**DESCRIPTION OF THE TASK**
Convert everything from the first line of the data down to the line containing "Diagnostik: Diagnostik -> Kollegialer", with both of those lines included, into a numbered list, and leave out any blank lines.

#### SUPPLIED INFORMATION

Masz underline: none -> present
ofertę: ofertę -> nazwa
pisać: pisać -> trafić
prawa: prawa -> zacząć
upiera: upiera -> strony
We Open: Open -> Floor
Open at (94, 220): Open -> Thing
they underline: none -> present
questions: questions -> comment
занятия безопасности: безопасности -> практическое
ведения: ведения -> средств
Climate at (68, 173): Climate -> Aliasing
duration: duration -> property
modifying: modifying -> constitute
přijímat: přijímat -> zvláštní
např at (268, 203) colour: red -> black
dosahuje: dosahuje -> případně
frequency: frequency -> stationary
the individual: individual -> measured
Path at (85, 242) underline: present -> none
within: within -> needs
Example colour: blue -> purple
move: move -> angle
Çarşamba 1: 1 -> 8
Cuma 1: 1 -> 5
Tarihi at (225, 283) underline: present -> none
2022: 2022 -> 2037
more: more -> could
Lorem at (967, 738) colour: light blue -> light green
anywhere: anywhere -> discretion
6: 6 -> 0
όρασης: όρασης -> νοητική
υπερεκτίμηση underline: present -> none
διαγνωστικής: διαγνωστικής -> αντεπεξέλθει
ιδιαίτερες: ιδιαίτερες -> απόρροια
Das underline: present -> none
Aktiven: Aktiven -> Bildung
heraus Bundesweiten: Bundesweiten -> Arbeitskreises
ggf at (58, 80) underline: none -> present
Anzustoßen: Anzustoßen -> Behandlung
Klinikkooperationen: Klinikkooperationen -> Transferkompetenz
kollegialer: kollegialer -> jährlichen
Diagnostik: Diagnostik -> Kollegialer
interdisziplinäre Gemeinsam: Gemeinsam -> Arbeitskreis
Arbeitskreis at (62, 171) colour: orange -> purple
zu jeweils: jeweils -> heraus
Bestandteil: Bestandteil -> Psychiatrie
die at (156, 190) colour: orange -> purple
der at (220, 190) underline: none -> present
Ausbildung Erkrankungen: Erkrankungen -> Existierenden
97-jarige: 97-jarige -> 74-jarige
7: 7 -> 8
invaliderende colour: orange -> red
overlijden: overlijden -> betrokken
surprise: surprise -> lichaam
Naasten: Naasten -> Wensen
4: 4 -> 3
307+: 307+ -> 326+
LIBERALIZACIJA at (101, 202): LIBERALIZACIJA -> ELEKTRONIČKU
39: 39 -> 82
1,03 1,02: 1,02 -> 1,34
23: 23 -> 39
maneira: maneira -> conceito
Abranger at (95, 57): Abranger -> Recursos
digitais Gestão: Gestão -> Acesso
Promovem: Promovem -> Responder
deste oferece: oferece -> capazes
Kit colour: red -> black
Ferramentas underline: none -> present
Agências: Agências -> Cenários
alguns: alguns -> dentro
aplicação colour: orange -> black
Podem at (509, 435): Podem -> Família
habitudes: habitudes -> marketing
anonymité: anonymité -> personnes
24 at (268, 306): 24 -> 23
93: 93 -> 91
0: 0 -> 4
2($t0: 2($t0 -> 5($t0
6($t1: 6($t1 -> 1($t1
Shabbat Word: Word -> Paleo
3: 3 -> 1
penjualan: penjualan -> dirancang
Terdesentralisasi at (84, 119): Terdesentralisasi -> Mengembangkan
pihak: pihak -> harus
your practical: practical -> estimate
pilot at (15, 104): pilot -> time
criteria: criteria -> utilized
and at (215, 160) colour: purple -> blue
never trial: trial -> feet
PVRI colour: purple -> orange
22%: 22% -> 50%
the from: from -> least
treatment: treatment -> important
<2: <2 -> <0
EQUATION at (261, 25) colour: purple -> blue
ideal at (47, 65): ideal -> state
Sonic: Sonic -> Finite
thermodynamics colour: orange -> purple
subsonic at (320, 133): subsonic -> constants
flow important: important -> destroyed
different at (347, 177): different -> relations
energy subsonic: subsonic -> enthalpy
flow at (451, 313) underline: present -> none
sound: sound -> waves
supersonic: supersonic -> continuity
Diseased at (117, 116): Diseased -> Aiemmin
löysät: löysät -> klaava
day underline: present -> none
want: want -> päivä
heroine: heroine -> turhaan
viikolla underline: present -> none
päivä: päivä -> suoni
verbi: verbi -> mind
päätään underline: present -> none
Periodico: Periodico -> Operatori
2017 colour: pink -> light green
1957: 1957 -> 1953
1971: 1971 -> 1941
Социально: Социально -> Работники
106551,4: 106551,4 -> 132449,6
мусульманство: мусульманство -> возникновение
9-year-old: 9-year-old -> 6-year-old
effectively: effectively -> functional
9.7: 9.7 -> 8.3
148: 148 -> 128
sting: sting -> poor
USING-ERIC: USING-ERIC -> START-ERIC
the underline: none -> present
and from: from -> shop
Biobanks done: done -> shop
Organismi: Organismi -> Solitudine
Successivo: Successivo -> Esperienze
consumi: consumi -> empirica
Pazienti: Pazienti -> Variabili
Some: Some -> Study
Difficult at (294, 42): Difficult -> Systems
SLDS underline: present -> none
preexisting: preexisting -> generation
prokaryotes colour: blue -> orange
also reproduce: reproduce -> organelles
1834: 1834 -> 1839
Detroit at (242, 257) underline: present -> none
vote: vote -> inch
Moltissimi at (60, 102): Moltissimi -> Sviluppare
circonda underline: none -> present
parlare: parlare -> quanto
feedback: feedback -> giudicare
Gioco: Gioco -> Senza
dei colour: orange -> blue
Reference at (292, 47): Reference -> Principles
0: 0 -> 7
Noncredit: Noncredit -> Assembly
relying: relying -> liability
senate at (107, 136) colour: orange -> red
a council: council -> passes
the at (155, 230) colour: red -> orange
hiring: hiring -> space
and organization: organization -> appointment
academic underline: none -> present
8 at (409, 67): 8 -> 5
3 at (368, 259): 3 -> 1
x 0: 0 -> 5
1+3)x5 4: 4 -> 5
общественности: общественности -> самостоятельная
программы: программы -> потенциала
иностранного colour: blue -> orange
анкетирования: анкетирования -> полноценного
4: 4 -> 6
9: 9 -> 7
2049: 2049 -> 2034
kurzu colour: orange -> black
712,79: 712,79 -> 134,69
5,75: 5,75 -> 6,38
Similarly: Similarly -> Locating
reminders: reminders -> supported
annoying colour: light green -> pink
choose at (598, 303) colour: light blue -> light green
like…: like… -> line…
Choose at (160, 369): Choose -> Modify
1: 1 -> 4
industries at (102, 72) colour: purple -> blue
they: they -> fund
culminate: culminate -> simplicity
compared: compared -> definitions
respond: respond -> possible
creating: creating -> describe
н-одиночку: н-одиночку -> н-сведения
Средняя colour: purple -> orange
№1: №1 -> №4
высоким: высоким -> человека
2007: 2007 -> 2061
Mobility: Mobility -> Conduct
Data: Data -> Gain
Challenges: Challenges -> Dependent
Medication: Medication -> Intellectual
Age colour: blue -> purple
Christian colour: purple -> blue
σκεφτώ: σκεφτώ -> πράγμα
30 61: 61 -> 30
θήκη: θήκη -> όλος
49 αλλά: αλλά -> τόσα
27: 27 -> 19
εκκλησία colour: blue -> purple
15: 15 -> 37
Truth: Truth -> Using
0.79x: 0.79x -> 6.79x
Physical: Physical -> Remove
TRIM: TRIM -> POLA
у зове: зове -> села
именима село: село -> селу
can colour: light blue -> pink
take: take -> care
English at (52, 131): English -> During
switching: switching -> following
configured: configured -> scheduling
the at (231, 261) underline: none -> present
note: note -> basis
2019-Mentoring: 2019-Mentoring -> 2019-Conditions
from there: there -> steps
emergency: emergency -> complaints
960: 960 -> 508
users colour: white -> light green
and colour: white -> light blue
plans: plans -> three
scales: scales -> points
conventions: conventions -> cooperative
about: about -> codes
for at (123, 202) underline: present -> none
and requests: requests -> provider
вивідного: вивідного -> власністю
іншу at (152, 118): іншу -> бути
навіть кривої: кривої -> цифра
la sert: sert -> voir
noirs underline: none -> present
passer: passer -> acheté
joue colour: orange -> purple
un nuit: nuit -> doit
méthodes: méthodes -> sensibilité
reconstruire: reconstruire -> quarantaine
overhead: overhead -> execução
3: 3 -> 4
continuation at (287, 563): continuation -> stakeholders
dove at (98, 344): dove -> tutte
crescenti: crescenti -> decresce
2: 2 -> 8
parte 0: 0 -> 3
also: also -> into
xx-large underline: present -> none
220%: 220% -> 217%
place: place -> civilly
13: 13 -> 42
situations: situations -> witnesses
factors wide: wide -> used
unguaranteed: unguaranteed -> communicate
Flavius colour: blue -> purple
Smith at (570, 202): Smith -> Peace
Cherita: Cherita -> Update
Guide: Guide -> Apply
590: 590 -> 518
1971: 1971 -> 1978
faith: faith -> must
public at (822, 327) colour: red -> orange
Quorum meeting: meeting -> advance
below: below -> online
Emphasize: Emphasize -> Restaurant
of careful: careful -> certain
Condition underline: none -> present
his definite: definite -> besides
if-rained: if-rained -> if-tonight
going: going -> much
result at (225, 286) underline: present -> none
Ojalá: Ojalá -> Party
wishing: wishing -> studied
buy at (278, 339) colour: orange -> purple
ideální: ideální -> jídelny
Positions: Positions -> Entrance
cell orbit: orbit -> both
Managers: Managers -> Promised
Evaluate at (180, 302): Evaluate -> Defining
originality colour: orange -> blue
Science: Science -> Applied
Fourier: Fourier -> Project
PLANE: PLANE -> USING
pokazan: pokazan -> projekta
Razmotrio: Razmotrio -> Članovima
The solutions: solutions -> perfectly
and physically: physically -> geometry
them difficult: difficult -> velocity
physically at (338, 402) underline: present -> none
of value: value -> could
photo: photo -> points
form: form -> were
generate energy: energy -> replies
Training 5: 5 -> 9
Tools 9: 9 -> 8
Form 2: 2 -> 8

########

**SOLUTION TO THIS PROBLEM**
1. Masz underline: none -> present
2. ofertę: ofertę -> nazwa
3. pisać: pisać -> trafić
4. prawa: prawa -> zacząć
5. upiera: upiera -> strony
6. We Open: Open -> Floor
7. Open at (94, 220): Open -> Thing
8. they underline: none -> present
9. questions: questions -> comment
10. занятия безопасности: безопасности -> практическое
11. ведения: ведения -> средств
12. Climate at (68, 173): Climate -> Aliasing
13. duration: duration -> property
14. modifying: modifying -> constitute
15. přijímat: přijímat -> zvláštní
16. např at (268, 203) colour: red -> black
17. dosahuje: dosahuje -> případně
18. frequency: frequency -> stationary
19. the individual: individual -> measured
20. Path at (85, 242) underline: present -> none
21. within: within -> needs
22. Example colour: blue -> purple
23. move: move -> angle
24. Çarşamba 1: 1 -> 8
25. Cuma 1: 1 -> 5
26. Tarihi at (225, 283) underline: present -> none
27. 2022: 2022 -> 2037
28. more: more -> could
29. Lorem at (967, 738) colour: light blue -> light green
30. anywhere: anywhere -> discretion
31. 6: 6 -> 0
32. όρασης: όρασης -> νοητική
33. υπερεκτίμηση underline: present -> none
34. διαγνωστικής: διαγνωστικής -> αντεπεξέλθει
35. ιδιαίτερες: ιδιαίτερες -> απόρροια
36. Das underline: present -> none
37. Aktiven: Aktiven -> Bildung
38. heraus Bundesweiten: Bundesweiten -> Arbeitskreises
39. ggf at (58, 80) underline: none -> present
40. Anzustoßen: Anzustoßen -> Behandlung
41. Klinikkooperationen: Klinikkooperationen -> Transferkompetenz
42. kollegialer: kollegialer -> jährlichen
43. Diagnostik: Diagnostik -> Kollegialer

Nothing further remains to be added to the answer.